When dealing with quadratic functions, one key concept is the discriminant. The discriminant is a part of the quadratic formula and is represented as \(b^2 - 4ac\). This value is crucial because it tells us about the nature of the roots of the quadratic equation. Here is how it works:

• If the discriminant \(b^2 - 4ac\) is positive, the quadratic equation has two distinct real roots. This means the parabola crosses the x-axis at two points.
• If the discriminant is zero, there is exactly one real root, suggesting a "touch" or vertex on the x-axis.
• Finally, if the discriminant is negative, there are no real roots, which means the quadratic function does not intersect the x-axis at all. This is the case stated in Statement 1 of the exercise, where \(b^2 < 4ac\). This condition implies the parabola opens upwards and stays entirely above the x-axis if \(a > 0\), meaning it is always positive.

Understanding the discriminant helps predict how the graph of a quadratic function looks in terms of its interaction with the x-axis, highlighting whether there are real, distinct roots or none at all.

The vertex of a parabola is a significant point because it represents the maximum or minimum of the quadratic function. For a function given by \(f(x) = ax^2 + bx + c\), the x-coordinate of the vertex can be found using the formula \(x = \frac{-b}{2a}\). Here's why the vertex is important:

• For a parabola that opens upwards (i.e., \(a > 0\)), the vertex is the lowest point, also known as the minimum point.
• Conversely, for a parabola that opens downward (i.e., \(a < 0\)), the vertex is the highest point, which is the maximum.
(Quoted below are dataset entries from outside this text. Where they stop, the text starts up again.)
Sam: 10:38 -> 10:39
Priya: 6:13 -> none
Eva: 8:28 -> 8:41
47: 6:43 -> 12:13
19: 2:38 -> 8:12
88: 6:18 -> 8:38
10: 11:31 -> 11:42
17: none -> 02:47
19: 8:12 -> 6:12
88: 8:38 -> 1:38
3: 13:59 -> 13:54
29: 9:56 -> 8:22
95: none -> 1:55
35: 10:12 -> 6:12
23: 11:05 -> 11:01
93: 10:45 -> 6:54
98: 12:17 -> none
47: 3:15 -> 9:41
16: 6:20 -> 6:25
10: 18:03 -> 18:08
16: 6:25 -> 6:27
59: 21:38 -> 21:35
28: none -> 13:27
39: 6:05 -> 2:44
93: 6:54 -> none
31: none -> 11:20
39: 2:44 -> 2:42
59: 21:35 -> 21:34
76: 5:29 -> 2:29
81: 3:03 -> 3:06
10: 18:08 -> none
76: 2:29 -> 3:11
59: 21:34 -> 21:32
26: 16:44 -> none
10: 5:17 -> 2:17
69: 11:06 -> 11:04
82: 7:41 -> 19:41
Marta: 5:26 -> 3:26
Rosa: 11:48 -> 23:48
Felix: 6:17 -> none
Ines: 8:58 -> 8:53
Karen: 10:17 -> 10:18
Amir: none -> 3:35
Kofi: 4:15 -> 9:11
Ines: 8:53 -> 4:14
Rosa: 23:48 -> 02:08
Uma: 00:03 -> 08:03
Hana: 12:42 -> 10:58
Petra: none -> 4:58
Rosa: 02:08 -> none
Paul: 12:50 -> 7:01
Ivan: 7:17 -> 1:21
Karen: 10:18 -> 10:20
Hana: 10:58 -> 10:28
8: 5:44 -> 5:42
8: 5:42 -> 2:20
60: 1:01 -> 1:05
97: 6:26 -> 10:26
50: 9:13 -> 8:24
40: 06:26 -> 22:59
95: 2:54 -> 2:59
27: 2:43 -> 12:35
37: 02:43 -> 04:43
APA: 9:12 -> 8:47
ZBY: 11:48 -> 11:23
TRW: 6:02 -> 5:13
The vertex not only indicates the extremum of the function but also divides the parabola into two symmetrical halves. Identifying this point allows us to determine where the parabola switches from decreasing to increasing, which aligns with the behavior described in Statement 2. Thus, \(f(x)\) is decreasing on the interval \((-\infty, \frac{-b}{2a})\) and increasing on \((\frac{-b}{2a}, \infty)\), marking this vertex as a pivotal feature in analyzing quadratic functions.

Quadratic functions demonstrate a predictable pattern in terms of increasing and decreasing intervals, which is largely dictated by the position of the vertex. The vertex tells us where the parabola starts to change direction. Understanding this helps us analyze the following:

• To the left of the vertex (before \(x = \frac{-b}{2a}\)), in the interval \((-\infty, \frac{-b}{2a})\), the function is decreasing when \(a > 0\). This means that as the x-values increase towards \(x = \frac{-b}{2a}\), the function values decrease.
• After the vertex, in the interval \((\frac{-b}{2a}, \infty)\), the function starts to increase. This is because \(a > 0\) ensures the parabola opens upwards, leading the function values to rise as x extends beyond the vertex.

These intervals are critical when studying the graph of quadratic functions because they highlight how the parabola moves along the y-axis as it progresses along the x-axis. Understanding this symmetry and behavior provides insights into the overall shape and features of the quadratic graph.